According to the biography of Grandma Moses, at what age did her painting career begin?
------ Excerpt provided
Biography
Grandma Moses was born as Anna Mary Robertson on September 7, 1860. She grew up in Greenwich, a small community in upstate New York with five brothers and four sisters. Her father, Russell King Robertson, was a farmer and operated a flax mill. Moses’s five brothers helped their father at the mill and on the farm, while she and her sisters were taught different domestic duties. At the age of twelve, Anna Mary began working at a neighboring farm, helping a wealthier family with their household chores She continued to work as a “hired girl” for fifteen years until she met a “hired man” at the age of 27. His name was Thomas Salmon Moses; they married on November 9, 1887.[1]
Hours after their wedding, Anna Mary and Thomas Moses got on a train and headed for North Carolina, where Thomas had secured a job managing a horse ranch. However, the couple never made it past Staunton, Virginia. There, they were persuaded to become tenants of a local farm. On the farm, Anna Mary bought a cow and began churning butter to help earn money for the family. When times were tough, she also made and sold potato chips. She gave birth to ten children; only five survived past infancy. Eventually the family had earned enough money to purchase their own farm.[1]
In 1905, Thomas persuaded his family to return North because he was homesick. They bought a farm in Eagle Bridge, New York and named it “Mount Nebo” after the Biblical mountain where Moses disappeared. On the farm on January 15, 1927, Thomas Moses died of a heart attack. With all of her children already grown, Anna Mary Moses continued to work on the farm. In 1932, her daughter Anna suffered from tuberculosis and Moses went to Bennington to care for her. Moses began stitching pictures which she called “worsted” after her daughter challenged her to recreate a picture embroidered in yarn. Eventually, Moses’s arthritis made holding a needle very difficult; her sister Celestia suggested that she try painting her scenes instead. Moses’s painting career began at the age of 78.[1]
Moses worked with whatever materials were readily available. Her first paintings were created by using house paint and leftover canvas or fireboard. She had little concern for perspective and proportion as a self-taught artist. She tended to paint happy scenes of childhood memories of life in New York and farm-life in Virginia. She purposely left out telephone poles, tractors, and other elements of the effects of industrialization.[2]
The painting accumulated quickly; Moses did not know what to do with them all. She sent some to the Cambridge country fair, as well as her canned fruits and jams. She won a prize for her fruit and jams but not her paintings. In 1936-1937, Caroline Thomas invited Moses to contribute some of her painting to a women’s exchange she was organizing. Caroline Thomas was the wife of the druggist in Hoosick Falls and the objects/crafts created by local homemakers were to sit in the drugstore window for several years.[1] In April 1938, Louis J. Caldor discovered Moses’s paintings on display of W.D. Thomas Pharmacy[3] and instantly recognized her talent. He purchased all the paintings Moses had completed and got her name and address with the intent of meeting her in person.[1]
Caldor said he would make Anna Mary Moses famous. He brought all the paintings he purchased to New York City and set off to begin exhibiting her work professionally. He went to museums and galleries and found that even the people who admired her work lost interest because of the artist’s age. Dealers felt they would never earn a profit from their initial investment and Moses did not seem worth the effort. Candor continued to persist, and in 1939, collector Sidney Janis selected three paintings to be on private viewing at the Museum of Modern Art. The exhibition it was a part of was only open to Museum members, so it made no impact at first.[1]
In 1940, Caldor stopped at Galerie St. Etienne, founded by Otto Kallir, who was interested in the work of self-taught painters. Many people believed that the work of artists who denied the academic tradition was purer and more original than artists who had formal training. In October 1940, Anna Mary Robertson had her first public exhibition titled “What a Farmwife Painted.” The exhibition was very well attended. Months later a journalist at New York’s Herald Tribune[2] came across Moses’s paintings and popularized the nickname “Grandma Moses.”
------------
------ Input data
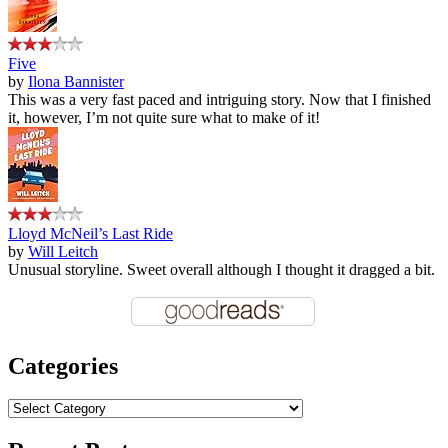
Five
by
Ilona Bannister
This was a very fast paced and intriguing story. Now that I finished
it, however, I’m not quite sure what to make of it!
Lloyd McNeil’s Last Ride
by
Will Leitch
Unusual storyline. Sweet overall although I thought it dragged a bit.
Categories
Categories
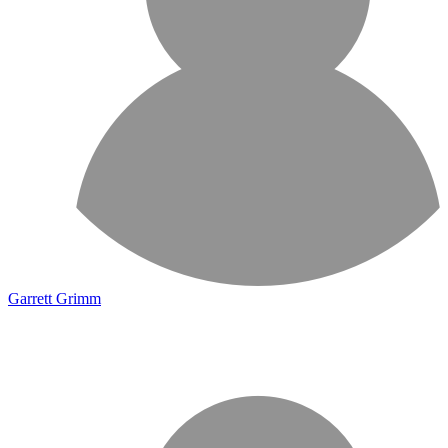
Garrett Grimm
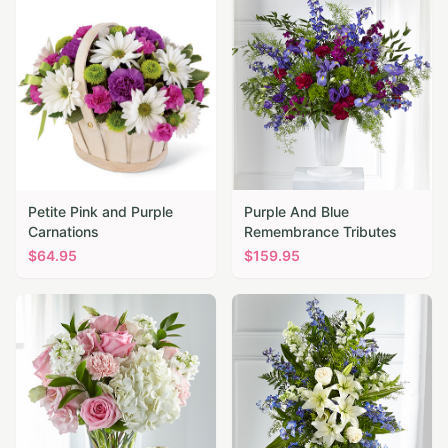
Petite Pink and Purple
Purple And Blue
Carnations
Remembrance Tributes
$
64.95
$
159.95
------------
------ Input data
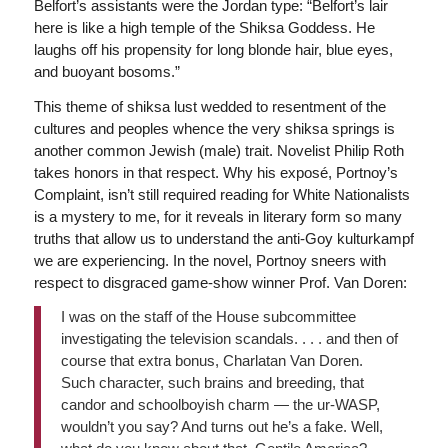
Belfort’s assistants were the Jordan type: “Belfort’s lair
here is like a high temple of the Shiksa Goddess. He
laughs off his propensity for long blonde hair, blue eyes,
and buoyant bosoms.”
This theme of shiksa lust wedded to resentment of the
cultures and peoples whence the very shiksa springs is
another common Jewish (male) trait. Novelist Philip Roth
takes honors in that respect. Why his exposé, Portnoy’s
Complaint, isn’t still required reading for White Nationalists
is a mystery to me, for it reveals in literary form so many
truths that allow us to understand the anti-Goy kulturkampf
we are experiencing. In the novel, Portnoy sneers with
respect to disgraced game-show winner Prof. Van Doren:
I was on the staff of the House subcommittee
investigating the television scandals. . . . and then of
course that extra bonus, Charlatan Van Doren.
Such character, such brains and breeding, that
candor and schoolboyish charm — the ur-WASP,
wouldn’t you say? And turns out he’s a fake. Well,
------------
------ Input data
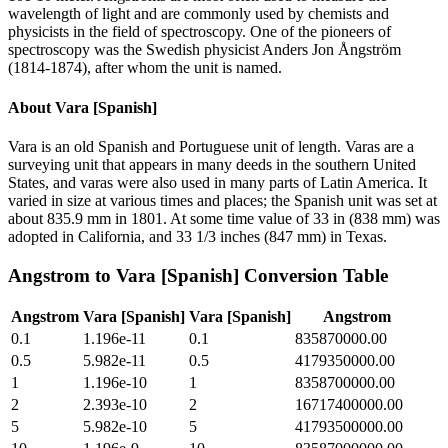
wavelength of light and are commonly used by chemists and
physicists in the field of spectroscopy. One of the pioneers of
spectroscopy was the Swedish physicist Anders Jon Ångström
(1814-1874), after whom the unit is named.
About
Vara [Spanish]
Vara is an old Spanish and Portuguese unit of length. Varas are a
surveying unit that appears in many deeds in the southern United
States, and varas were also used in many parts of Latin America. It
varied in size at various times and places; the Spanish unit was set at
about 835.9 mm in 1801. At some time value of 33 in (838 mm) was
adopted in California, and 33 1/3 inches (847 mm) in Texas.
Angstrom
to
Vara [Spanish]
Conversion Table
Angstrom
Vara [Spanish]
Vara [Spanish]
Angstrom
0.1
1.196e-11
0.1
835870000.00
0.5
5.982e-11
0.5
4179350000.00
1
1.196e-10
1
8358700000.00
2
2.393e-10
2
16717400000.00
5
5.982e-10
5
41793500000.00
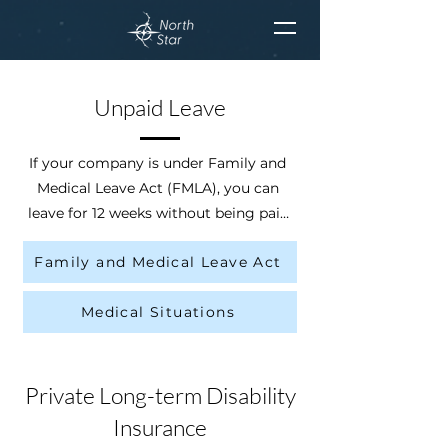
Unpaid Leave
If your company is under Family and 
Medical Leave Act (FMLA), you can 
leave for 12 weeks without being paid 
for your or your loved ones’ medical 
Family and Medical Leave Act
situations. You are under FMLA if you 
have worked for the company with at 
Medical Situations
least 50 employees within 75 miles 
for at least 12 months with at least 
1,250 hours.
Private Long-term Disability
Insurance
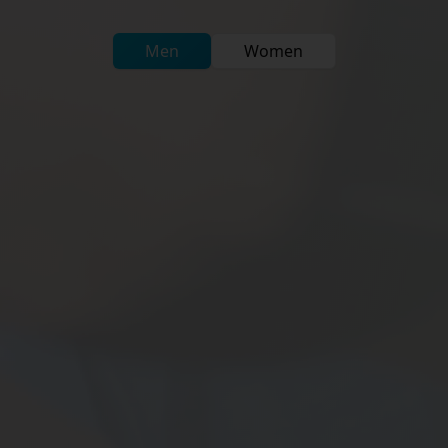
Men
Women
------------
◆ The completed task
Her painting career began at the age of 78.